### INFORMATION SHOWN
=== Begin Enclosure ===

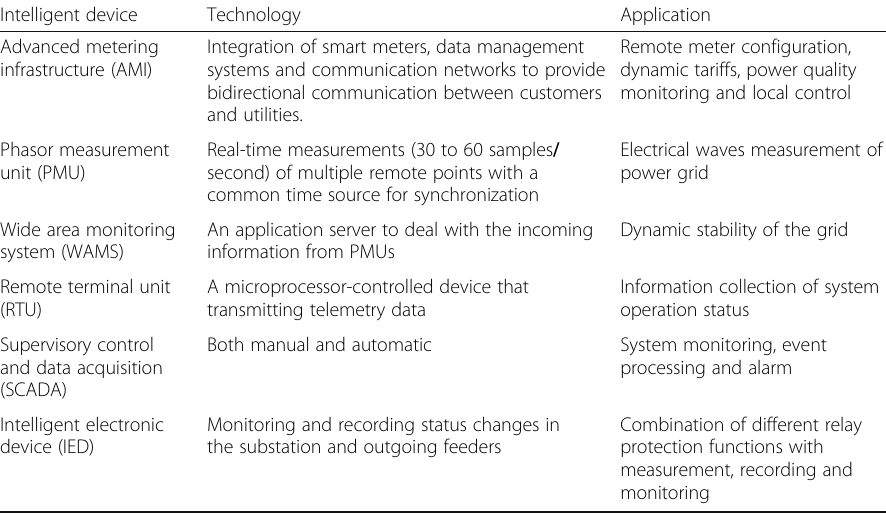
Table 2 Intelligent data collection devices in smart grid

=== End Enclosure ===
=== Begin Enclosure ===

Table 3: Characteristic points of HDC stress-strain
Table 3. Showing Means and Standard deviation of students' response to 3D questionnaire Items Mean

=== End Enclosure ===

### YOUR INSTRUCTIONS
Could you restate, word for word, the lines above from the one with "Table 3: Characteristic" to the one with "Table 3. Showing", both included?

### FINISHED TASK
Table 3: Characteristic points of HDC stress-strain
Table 3. Showing Means and Standard deviation of students' response to 3D questionnaire Items Mean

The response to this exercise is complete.